Zaldívar is not like César’s wife – Amarres

Maybe one day we will know if the anonymous complaint filed against collaborators of Arturo Zaldívar in the Supreme Court and the Judicial Council is true or not. Likewise, it is not impossible that within a few months—or years—it will be known whether the accusations against his three subordinates involve him or not. But from today there is something we do know: his behavior is incomprehensible outside the Mexican tropics (even though he comes from the highlands).
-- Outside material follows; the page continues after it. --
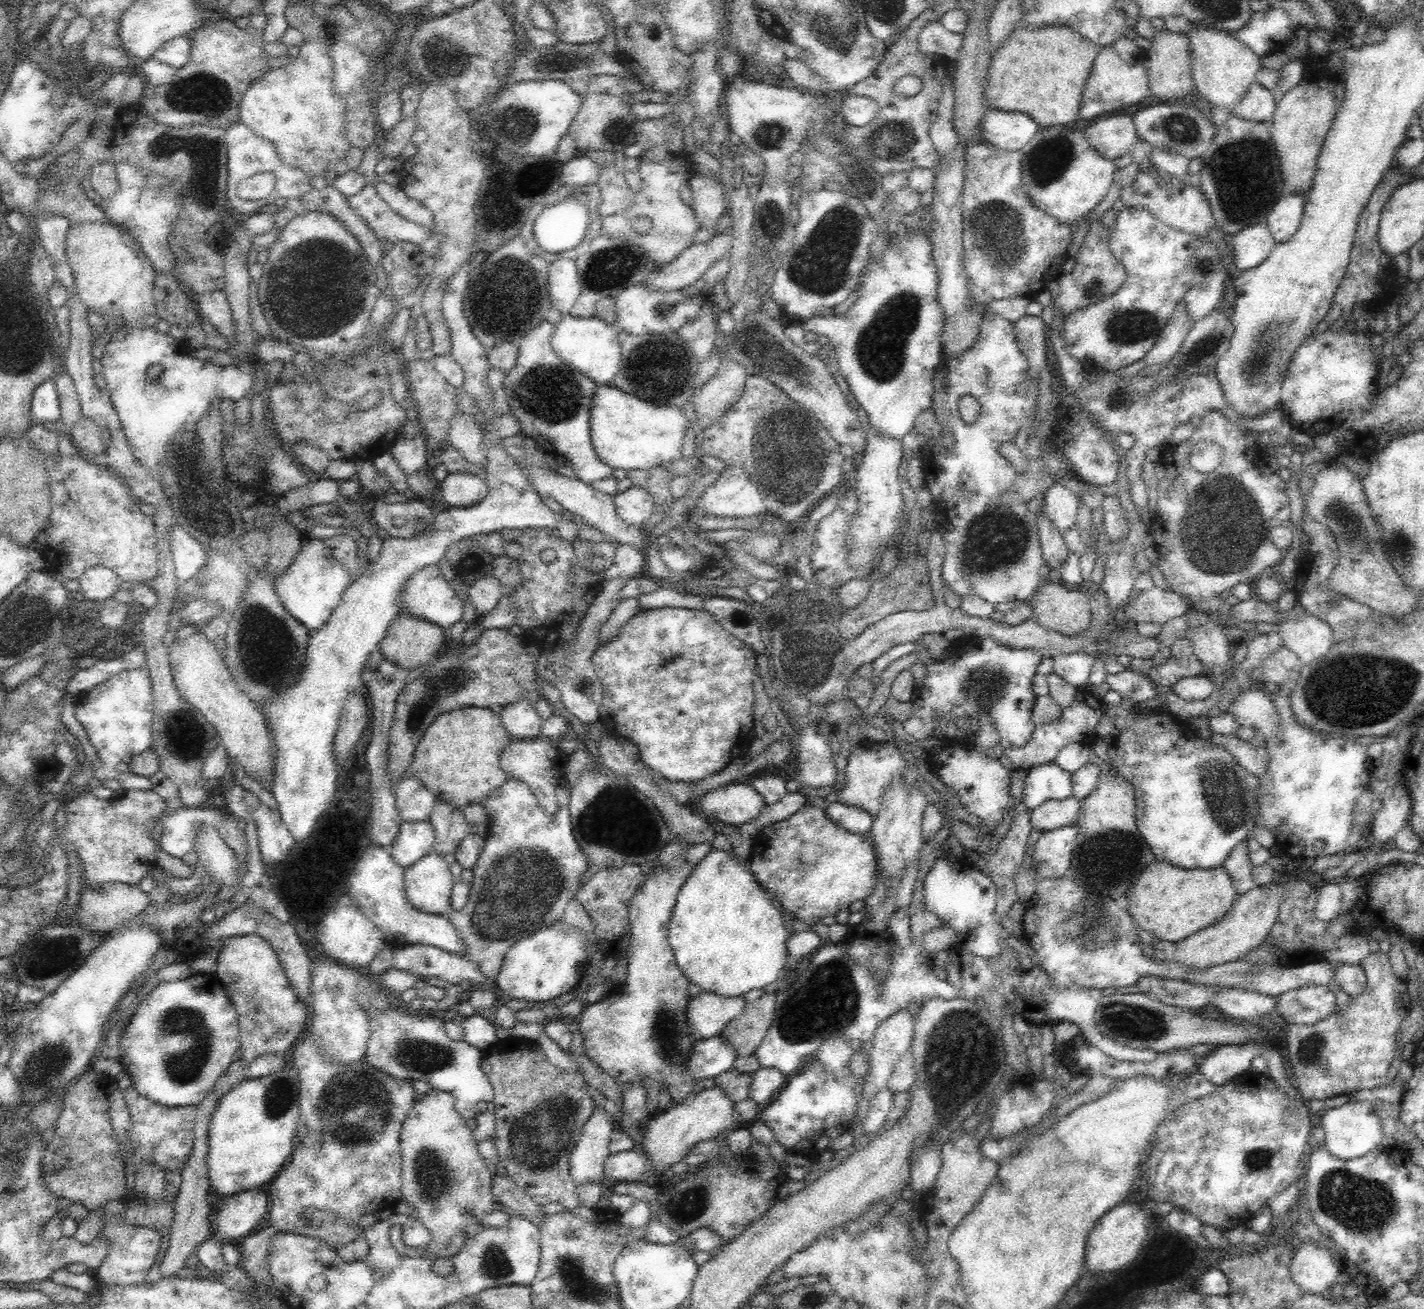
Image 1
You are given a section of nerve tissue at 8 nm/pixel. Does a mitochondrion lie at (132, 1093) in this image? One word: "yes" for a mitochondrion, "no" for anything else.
no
Illustration: Víctor Solís

In many countries, appointments to the highest constitutional court—whether called the supreme court, constitutional council, high court, or supreme court of justice—are for life. In others, these are appointments of the Executive Branch, ratified or not by the Legislative Branch, and are valid for a specific period. In the first case, there are no uses and customs in relation to the activities of the members of the body in question, by definition; In the second case, there may be explicit or tacit prohibitions on certain activities once the period for which they were appointed has concluded.

But I doubt that what Zaldívar has done in Mexico will be allowed in many countries. I am not referring, of course, to early resignation. In the United States, for example, Minister Stephen Breyer left office during his lifetime to allow Joe Biden to appoint a successor of the same legal inclination. And Ruth Bader Ginsburg was harshly criticized for not having resigned in time for Barack Obama to nominate someone to replace her, even knowing that she was suffering from terminal cancer. I am referring to Zaldívar’s transition from the Presidency of the Supreme Court to electoral activism in Claudia Sheinbaum’s campaign.

It may be answered that no one can deprive a citizen of his political rights, which include, of course, political proselytism. It is not entirely true: the military, priests, certain prisoners, and certainly officials of all kinds sacrifice some of their political rights in exchange for others. The loss can be formal, or implicit: the American Supreme Court justices, when they attend the presidential report, do not applaud or stand up during the president’s speech. And Mexican ministers cannot hold public office until two years after leaving the Court.

The problem is not legal, however. It consists of the famous adage about Caesar’s wife: she must be above suspicion. How can we believe that Zaldívar did not sympathize—was not partial to—the legal causes—the cases before the Court—before he joined the 4T? How can we not think that he could have failed in this or that case, in this or that way, in exchange for later support for the cause that he would join, also later? And in fact, how can we not suspect that the leak of the complaint, and this one itself, are not due to friendly fire, that is, to legal, personal or adversaries? politicians of Zaldívar within the Judicial Branch?

The best way to avoid all this—as well as many other consequences of a similar nature—was to respect the letter and the spirit of the “waiting” law: two years without position and without activity policy, at least for a Supreme Court minister. To spare us all suspicions of Zaldívar’s previous bias. And save him the suspicion that he has actually carried out all the activities described in the complaint, in collusion with government officials, judges and law firms. Unless the suspicions are not… suspicions, but realities.

Jorge G. Castaneda
Secretary of Foreign Affairs of Mexico from 2000 to 2003. Professor of politics and Latin American studies at New York University. Among his books: The two left and United States: in privacy and from a distance.